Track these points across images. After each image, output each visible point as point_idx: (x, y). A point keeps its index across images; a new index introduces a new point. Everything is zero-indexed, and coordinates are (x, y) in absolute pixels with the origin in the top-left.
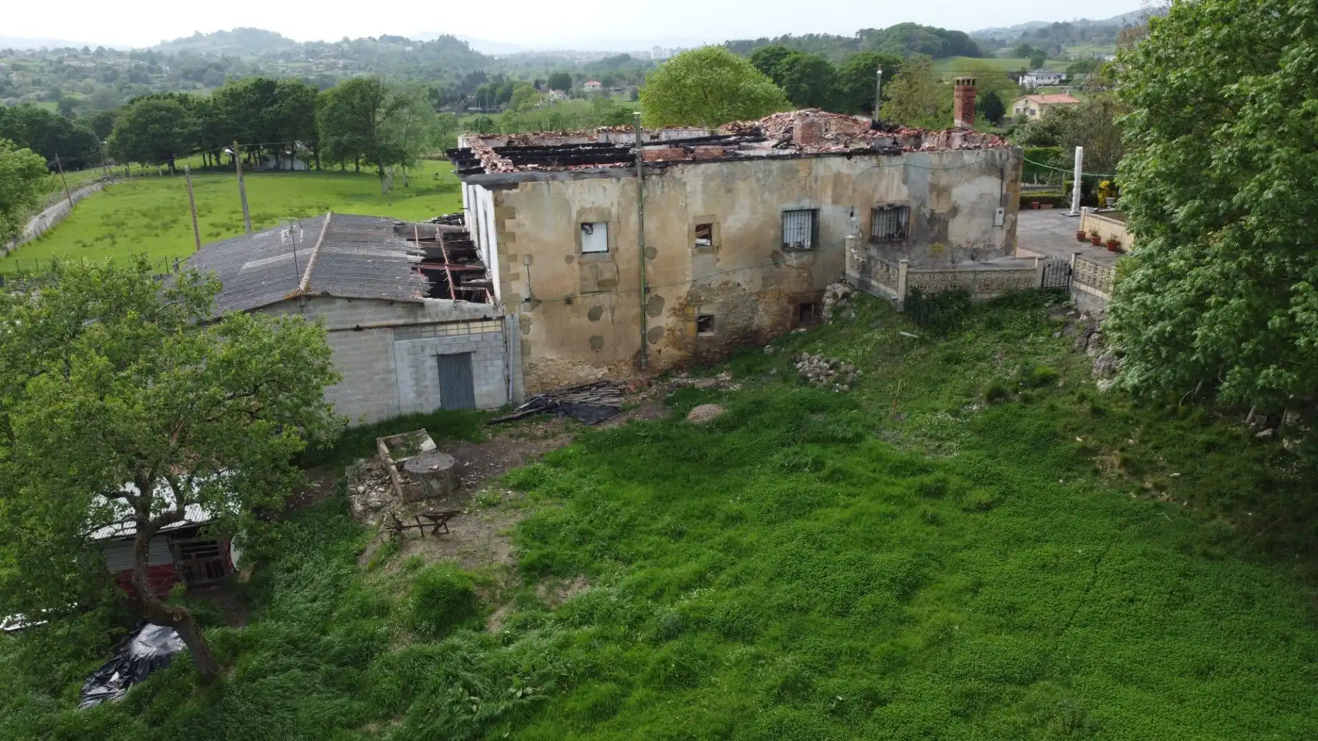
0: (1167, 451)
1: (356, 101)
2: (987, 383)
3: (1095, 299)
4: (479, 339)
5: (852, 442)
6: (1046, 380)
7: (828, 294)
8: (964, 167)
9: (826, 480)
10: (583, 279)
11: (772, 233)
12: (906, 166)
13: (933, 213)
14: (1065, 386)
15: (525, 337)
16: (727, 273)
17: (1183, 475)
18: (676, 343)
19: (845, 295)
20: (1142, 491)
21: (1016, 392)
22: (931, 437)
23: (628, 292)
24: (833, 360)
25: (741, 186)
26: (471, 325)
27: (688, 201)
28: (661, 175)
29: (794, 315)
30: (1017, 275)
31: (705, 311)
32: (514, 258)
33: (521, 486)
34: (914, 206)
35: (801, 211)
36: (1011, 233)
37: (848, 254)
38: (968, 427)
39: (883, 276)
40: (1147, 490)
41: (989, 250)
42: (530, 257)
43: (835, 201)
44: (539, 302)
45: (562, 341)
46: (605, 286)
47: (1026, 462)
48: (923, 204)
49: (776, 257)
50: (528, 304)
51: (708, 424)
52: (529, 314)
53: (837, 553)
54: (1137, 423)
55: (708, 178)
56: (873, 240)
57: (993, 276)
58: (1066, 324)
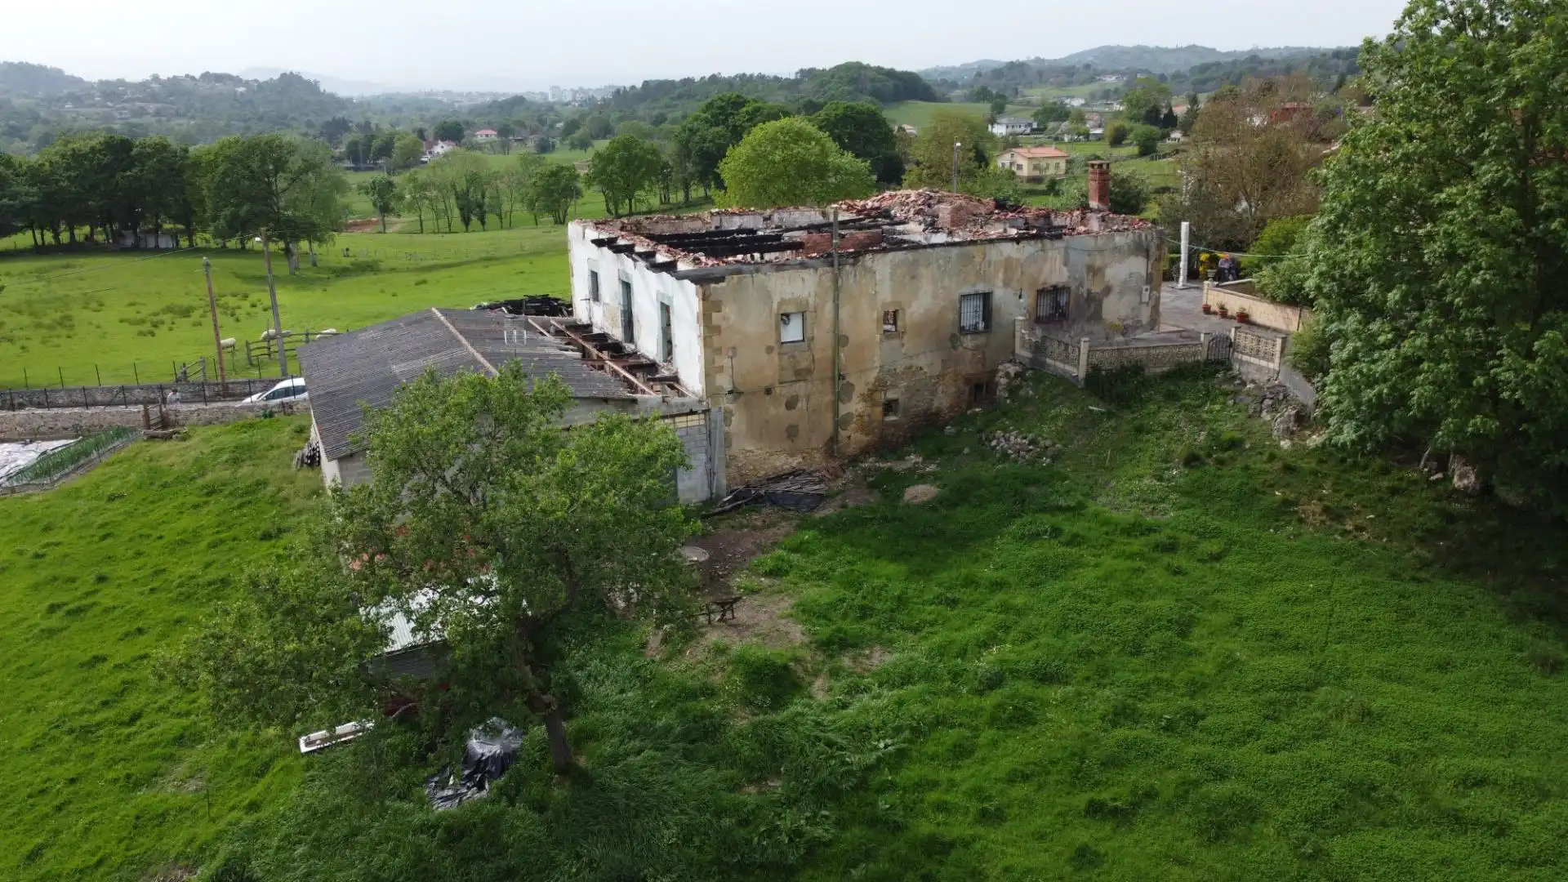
0: (1360, 497)
1: (255, 165)
2: (1180, 450)
3: (1260, 369)
4: (684, 433)
5: (1077, 510)
6: (1234, 444)
7: (1000, 374)
8: (1116, 249)
9: (1068, 544)
10: (782, 369)
11: (951, 316)
12: (1066, 249)
13: (1089, 292)
14: (1251, 449)
15: (726, 429)
16: (911, 357)
17: (1377, 516)
18: (864, 428)
19: (1017, 375)
20: (1345, 533)
21: (1209, 455)
22: (1144, 501)
23: (823, 380)
24: (1031, 436)
25: (923, 271)
26: (678, 419)
27: (878, 288)
28: (854, 265)
29: (970, 395)
30: (1184, 350)
31: (891, 395)
32: (719, 351)
33: (770, 574)
34: (1073, 288)
35: (977, 294)
36: (1156, 308)
37: (1018, 335)
38: (1174, 489)
39: (1060, 354)
40: (1350, 532)
41: (1137, 326)
42: (734, 348)
43: (1006, 284)
44: (740, 393)
45: (760, 431)
46: (801, 375)
47: (1236, 517)
48: (1081, 285)
49: (953, 339)
50: (730, 396)
51: (928, 502)
52: (731, 406)
53: (1109, 604)
54: (1326, 476)
55: (895, 266)
56: (1038, 320)
57: (1165, 351)
58: (1235, 393)
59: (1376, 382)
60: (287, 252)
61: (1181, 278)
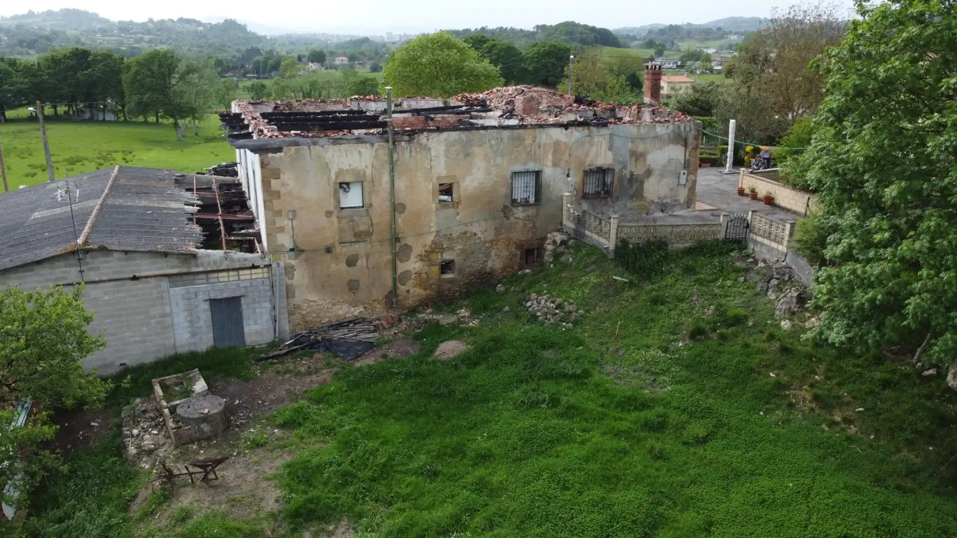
0: (850, 387)
1: (155, 68)
2: (688, 322)
3: (771, 249)
4: (248, 284)
5: (580, 378)
6: (738, 321)
7: (548, 241)
8: (657, 137)
9: (562, 415)
10: (341, 230)
11: (503, 190)
12: (611, 135)
13: (632, 174)
14: (754, 326)
15: (289, 282)
16: (466, 225)
17: (867, 410)
18: (423, 283)
19: (563, 243)
20: (832, 424)
21: (714, 330)
22: (647, 371)
23: (381, 242)
24: (559, 300)
25: (477, 150)
26: (241, 272)
27: (433, 163)
28: (409, 141)
29: (521, 259)
30: (706, 229)
31: (447, 256)
32: (279, 213)
33: (287, 425)
34: (617, 170)
35: (527, 172)
36: (692, 190)
37: (564, 208)
38: (677, 362)
39: (595, 228)
40: (837, 423)
41: (675, 204)
42: (294, 212)
43: (555, 165)
44: (303, 251)
45: (322, 285)
46: (360, 237)
47: (730, 396)
48: (625, 167)
49: (506, 211)
50: (292, 253)
51: (454, 359)
52: (293, 262)
54: (820, 361)
55: (449, 145)
56: (585, 196)
57: (688, 229)
58: (747, 270)
59: (871, 286)
60: (176, 125)
61: (728, 165)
============
Exercise -> Given the records above, reproduce precisely and only the lines between the line holding "23: (628, 292)" and the line holding "46: (605, 286)", inclusive.

Reply to the exercise ->
23: (628, 292)
24: (833, 360)
25: (741, 186)
26: (471, 325)
27: (688, 201)
28: (661, 175)
29: (794, 315)
30: (1017, 275)
31: (705, 311)
32: (514, 258)
33: (521, 486)
34: (914, 206)
35: (801, 211)
36: (1011, 233)
37: (848, 254)
38: (968, 427)
39: (883, 276)
40: (1147, 490)
41: (989, 250)
42: (530, 257)
43: (835, 201)
44: (539, 302)
45: (562, 341)
46: (605, 286)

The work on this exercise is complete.